*Exercise requirements:*
Please render every line of the items below as a JSON list of strings, one string per line, leaving out the blank lines.

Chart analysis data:
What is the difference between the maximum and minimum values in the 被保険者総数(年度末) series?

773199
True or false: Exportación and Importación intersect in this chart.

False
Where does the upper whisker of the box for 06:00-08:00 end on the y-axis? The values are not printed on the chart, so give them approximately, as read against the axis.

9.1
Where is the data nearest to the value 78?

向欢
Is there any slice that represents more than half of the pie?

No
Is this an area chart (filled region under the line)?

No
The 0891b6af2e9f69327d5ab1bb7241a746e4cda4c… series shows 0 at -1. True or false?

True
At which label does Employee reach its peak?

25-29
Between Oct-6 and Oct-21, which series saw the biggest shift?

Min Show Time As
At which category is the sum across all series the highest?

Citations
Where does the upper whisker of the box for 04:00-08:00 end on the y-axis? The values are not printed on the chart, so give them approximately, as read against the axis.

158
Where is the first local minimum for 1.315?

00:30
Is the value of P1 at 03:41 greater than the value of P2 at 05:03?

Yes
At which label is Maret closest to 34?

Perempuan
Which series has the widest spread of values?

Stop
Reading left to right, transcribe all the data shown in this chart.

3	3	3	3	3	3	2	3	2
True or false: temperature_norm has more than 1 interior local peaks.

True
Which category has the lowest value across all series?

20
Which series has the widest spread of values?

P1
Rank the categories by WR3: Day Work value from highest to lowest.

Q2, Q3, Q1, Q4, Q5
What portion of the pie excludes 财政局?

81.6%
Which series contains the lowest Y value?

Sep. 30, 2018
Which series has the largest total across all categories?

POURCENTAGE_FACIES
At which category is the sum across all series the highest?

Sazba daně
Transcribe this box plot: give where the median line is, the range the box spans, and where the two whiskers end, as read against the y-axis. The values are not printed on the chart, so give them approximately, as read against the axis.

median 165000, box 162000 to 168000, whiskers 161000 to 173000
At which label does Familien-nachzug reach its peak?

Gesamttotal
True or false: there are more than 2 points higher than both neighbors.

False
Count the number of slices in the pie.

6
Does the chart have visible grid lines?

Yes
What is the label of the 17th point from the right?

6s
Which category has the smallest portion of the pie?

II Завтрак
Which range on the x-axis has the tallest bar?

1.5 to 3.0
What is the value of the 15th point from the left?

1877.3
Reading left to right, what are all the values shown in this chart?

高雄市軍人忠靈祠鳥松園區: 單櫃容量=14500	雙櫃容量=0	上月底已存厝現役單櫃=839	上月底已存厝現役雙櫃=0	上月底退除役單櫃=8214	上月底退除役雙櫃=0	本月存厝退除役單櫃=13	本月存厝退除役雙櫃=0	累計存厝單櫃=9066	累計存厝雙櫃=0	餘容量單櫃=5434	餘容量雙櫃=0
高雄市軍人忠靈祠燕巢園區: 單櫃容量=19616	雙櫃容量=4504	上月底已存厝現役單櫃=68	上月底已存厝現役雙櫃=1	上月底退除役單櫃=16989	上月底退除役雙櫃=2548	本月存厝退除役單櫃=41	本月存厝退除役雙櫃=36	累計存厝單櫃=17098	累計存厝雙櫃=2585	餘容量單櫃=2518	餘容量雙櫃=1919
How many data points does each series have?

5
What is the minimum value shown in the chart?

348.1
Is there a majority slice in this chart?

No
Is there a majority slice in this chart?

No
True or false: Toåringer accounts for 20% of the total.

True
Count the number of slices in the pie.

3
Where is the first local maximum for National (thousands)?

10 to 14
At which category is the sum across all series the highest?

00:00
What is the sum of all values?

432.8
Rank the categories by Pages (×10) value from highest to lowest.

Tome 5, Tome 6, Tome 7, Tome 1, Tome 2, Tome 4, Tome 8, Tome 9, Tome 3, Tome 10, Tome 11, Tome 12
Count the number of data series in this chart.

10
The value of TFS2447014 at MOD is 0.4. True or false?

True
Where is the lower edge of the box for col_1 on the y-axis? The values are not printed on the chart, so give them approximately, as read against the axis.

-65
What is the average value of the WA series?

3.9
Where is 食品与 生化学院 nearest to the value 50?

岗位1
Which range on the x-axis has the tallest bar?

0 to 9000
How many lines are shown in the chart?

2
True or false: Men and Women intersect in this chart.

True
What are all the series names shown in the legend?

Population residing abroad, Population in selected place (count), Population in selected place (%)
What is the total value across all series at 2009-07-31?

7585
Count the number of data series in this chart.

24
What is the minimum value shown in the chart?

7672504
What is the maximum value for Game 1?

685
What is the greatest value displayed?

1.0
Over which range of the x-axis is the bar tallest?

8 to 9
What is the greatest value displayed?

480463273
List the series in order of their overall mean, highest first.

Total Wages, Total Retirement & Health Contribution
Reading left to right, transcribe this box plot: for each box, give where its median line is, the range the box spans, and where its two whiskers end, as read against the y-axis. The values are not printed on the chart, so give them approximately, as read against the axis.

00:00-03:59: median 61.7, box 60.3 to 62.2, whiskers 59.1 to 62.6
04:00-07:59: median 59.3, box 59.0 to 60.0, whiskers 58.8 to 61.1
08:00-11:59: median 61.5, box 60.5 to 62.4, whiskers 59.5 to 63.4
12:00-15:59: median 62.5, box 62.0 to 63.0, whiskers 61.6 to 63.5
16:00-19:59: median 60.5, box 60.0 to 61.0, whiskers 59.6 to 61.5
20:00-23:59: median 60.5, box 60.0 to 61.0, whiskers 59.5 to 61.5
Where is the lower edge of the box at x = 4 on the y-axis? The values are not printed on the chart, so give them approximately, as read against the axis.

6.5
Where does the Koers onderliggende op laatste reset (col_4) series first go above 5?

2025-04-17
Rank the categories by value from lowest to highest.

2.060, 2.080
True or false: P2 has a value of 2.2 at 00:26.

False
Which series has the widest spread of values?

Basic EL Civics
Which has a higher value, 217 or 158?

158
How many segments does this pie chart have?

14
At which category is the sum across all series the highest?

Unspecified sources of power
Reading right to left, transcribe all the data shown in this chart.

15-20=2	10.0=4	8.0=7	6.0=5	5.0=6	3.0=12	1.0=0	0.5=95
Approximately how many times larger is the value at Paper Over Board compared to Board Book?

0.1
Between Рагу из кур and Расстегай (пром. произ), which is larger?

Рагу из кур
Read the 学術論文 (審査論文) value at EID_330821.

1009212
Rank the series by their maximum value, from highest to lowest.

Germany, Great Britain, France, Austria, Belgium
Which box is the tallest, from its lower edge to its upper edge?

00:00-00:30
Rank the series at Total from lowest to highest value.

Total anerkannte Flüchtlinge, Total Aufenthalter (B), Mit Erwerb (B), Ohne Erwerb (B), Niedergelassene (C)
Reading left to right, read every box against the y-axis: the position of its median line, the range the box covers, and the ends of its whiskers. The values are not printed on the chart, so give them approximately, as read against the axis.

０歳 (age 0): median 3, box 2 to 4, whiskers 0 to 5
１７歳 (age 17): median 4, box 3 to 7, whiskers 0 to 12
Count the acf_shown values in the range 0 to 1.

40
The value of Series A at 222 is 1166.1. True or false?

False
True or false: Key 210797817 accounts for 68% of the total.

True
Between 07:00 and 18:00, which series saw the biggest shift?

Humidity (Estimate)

*Written response:*
[
  "What is the difference between the maximum and minimum values in the 被保険者総数(年度末) series?",
  "773199",
  "True or false: Exportación and Importación intersect in this chart.",
  "False",
  "Where does the upper whisker of the box for 06:00-08:00 end on the y-axis? The values are not printed on the chart, so give them approximately, as read against the axis.",
  "9.1",
  "Where is the data nearest to the value 78?",
  "向欢",
  "Is there any slice that represents more than half of the pie?",
  "No",
  "Is this an area chart (filled region under the line)?",
  "No",
  "The 0891b6af2e9f69327d5ab1bb7241a746e4cda4c… series shows 0 at -1. True or false?",
  "True",
  "At which label does Employee reach its peak?",
  "25-29",
  "Between Oct-6 and Oct-21, which series saw the biggest shift?",
  "Min Show Time As",
  "At which category is the sum across all series the highest?",
  "Citations",
  "Where does the upper whisker of the box for 04:00-08:00 end on the y-axis? The values are not printed on the chart, so give them approximately, as read against the axis.",
  "158",
  "Where is the first local minimum for 1.315?",
  "00:30",
  "Is the value of P1 at 03:41 greater than the value of P2 at 05:03?",
  "Yes",
  "At which label is Maret closest to 34?",
  "Perempuan",
  "Which series has the widest spread of values?",
  "Stop",
  "Reading left to right, transcribe all the data shown in this chart.",
  "3\t3\t3\t3\t3\t3\t2\t3\t2",
  "True or false: temperature_norm has more than 1 interior local peaks.",
  "True",
  "Which category has the lowest value across all series?",
  "20",
  "Which series has the widest spread of values?",
  "P1",
  "Rank the categories by WR3: Day Work value from highest to lowest.",
  "Q2, Q3, Q1, Q4, Q5",
  "What portion of the pie excludes 财政局?",
  "81.6%",
  "Which series contains the lowest Y value?",
  "Sep. 30, 2018",
  "Which series has the largest total across all categories?",
  "POURCENTAGE_FACIES",
  "At which category is the sum across all series the highest?",
  "Sazba daně",
  "Transcribe this box plot: give where the median line is, the range the box spans, and where the two whiskers end, as read against the y-axis. The values are not printed on the chart, so give them approximately, as read against the axis.",
  "median 165000, box 162000 to 168000, whiskers 161000 to 173000",
  "At which label does Familien-nachzug reach its peak?",
  "Gesamttotal",
  "True or false: there are more than 2 points higher than both neighbors.",
  "False",
  "Count the number of slices in the pie.",
  "6",
  "Does the chart have visible grid lines?",
  "Yes",
  "What is the label of the 17th point from the right?",
  "6s",
  "Which category has the smallest portion of the pie?",
  "II Завтрак",
  "Which range on the x-axis has the tallest bar?",
  "1.5 to 3.0",
  "What is the value of the 15th point from the left?",
  "1877.3",
  "Reading left to right, what are all the values shown in this chart?",
  "高雄市軍人忠靈祠鳥松園區: 單櫃容量=14500\t雙櫃容量=0\t上月底已存厝現役單櫃=839\t上月底已存厝現役雙櫃=0\t上月底退除役單櫃=8214\t上月底退除役雙櫃=0\t本月存厝退除役單櫃=13\t本月存厝退除役雙櫃=0\t累計存厝單櫃=9066\t累計存厝雙櫃=0\t餘容量單櫃=5434\t餘容量雙櫃=0",
  "高雄市軍人忠靈祠燕巢園區: 單櫃容量=19616\t雙櫃容量=4504\t上月底已存厝現役單櫃=68\t上月底已存厝現役雙櫃=1\t上月底退除役單櫃=16989\t上月底退除役雙櫃=2548\t本月存厝退除役單櫃=41\t本月存厝退除役雙櫃=36\t累計存厝單櫃=17098\t累計存厝雙櫃=2585\t餘容量單櫃=2518\t餘容量雙櫃=1919",
  "How many data points does each series have?",
  "5",
  "What is the minimum value shown in the chart?",
  "348.1",
  "Is there a majority slice in this chart?",
  "No",
  "Is there a majority slice in this chart?",
  "No",
  "True or false: Toåringer accounts for 20% of the total.",
  "True",
  "Count the number of slices in the pie.",
  "3",
  "Where is the first local maximum for National (thousands)?",
  "10 to 14",
  "At which category is the sum across all series the highest?",
  "00:00",
  "What is the sum of all values?",
  "432.8",
  "Rank the categories by Pages (×10) value from highest to lowest.",
  "Tome 5, Tome 6, Tome 7, Tome 1, Tome 2, Tome 4, Tome 8, Tome 9, Tome 3, Tome 10, Tome 11, Tome 12",
  "Count the number of data series in this chart.",
  "10",
  "The value of TFS2447014 at MOD is 0.4. True or false?",
  "True",
  "Where is the lower edge of the box for col_1 on the y-axis? The values are not printed on the chart, so give them approximately, as read against the axis.",
  "-65",
  "What is the average value of the WA series?",
  "3.9",
  "Where is 食品与 生化学院 nearest to the value 50?",
  "岗位1",
  "Which range on the x-axis has the tallest bar?",
  "0 to 9000",
  "How many lines are shown in the chart?",
  "2",
  "True or false: Men and Women intersect in this chart.",
  "True",
  "What are all the series names shown in the legend?",
  "Population residing abroad, Population in selected place (count), Population in selected place (%)",
  "What is the total value across all series at 2009-07-31?",
  "7585",
  "Count the number of data series in this chart.",
  "24",
  "What is the minimum value shown in the chart?",
  "7672504",
  "What is the maximum value for Game 1?",
  "685",
  "What is the greatest value displayed?",
  "1.0",
  "Over which range of the x-axis is the bar tallest?",
  "8 to 9",
  "What is the greatest value displayed?",
  "480463273",
  "List the series in order of their overall mean, highest first.",
  "Total Wages, Total Retirement & Health Contribution",
  "Reading left to right, transcribe this box plot: for each box, give where its median line is, the range the box spans, and where its two whiskers end, as read against the y-axis. The values are not printed on the chart, so give them approximately, as read against the axis.",
  "00:00-03:59: median 61.7, box 60.3 to 62.2, whiskers 59.1 to 62.6",
  "04:00-07:59: median 59.3, box 59.0 to 60.0, whiskers 58.8 to 61.1",
  "08:00-11:59: median 61.5, box 60.5 to 62.4, whiskers 59.5 to 63.4",
  "12:00-15:59: median 62.5, box 62.0 to 63.0, whiskers 61.6 to 63.5",
  "16:00-19:59: median 60.5, box 60.0 to 61.0, whiskers 59.6 to 61.5",
  "20:00-23:59: median 60.5, box 60.0 to 61.0, whiskers 59.5 to 61.5",
  "Where is the lower edge of the box at x = 4 on the y-axis? The values are not printed on the chart, so give them approximately, as read against the axis.",
  "6.5",
  "Where does the Koers onderliggende op laatste reset (col_4) series first go above 5?",
  "2025-04-17",
  "Rank the categories by value from lowest to highest.",
  "2.060, 2.080",
  "True or false: P2 has a value of 2.2 at 00:26.",
  "False",
  "Which series has the widest spread of values?",
  "Basic EL Civics",
  "Which has a higher value, 217 or 158?",
  "158",
  "How many segments does this pie chart have?",
  "14",
  "At which category is the sum across all series the highest?",
  "Unspecified sources of power",
  "Reading right to left, transcribe all the data shown in this chart.",
  "15-20=2\t10.0=4\t8.0=7\t6.0=5\t5.0=6\t3.0=12\t1.0=0\t0.5=95",
  "Approximately how many times larger is the value at Paper Over Board compared to Board Book?",
  "0.1",
  "Between Рагу из кур and Расстегай (пром. произ), which is larger?",
  "Рагу из кур",
  "Read the 学術論文 (審査論文) value at EID_330821.",
  "1009212",
  "Rank the series by their maximum value, from highest to lowest.",
  "Germany, Great Britain, France, Austria, Belgium",
  "Which box is the tallest, from its lower edge to its upper edge?",
  "00:00-00:30",
  "Rank the series at Total from lowest to highest value.",
  "Total anerkannte Flüchtlinge, Total Aufenthalter (B), Mit Erwerb (B), Ohne Erwerb (B), Niedergelassene (C)",
  "Reading left to right, read every box against the y-axis: the position of its median line, the range the box covers, and the ends of its whiskers. The values are not printed on the chart, so give them approximately, as read against the axis.",
  "０歳 (age 0): median 3, box 2 to 4, whiskers 0 to 5",
  "１７歳 (age 17): median 4, box 3 to 7, whiskers 0 to 12",
  "Count the acf_shown values in the range 0 to 1.",
  "40",
  "The value of Series A at 222 is 1166.1. True or false?",
  "False",
  "True or false: Key 210797817 accounts for 68% of the total.",
  "True",
  "Between 07:00 and 18:00, which series saw the biggest shift?",
  "Humidity (Estimate)"
]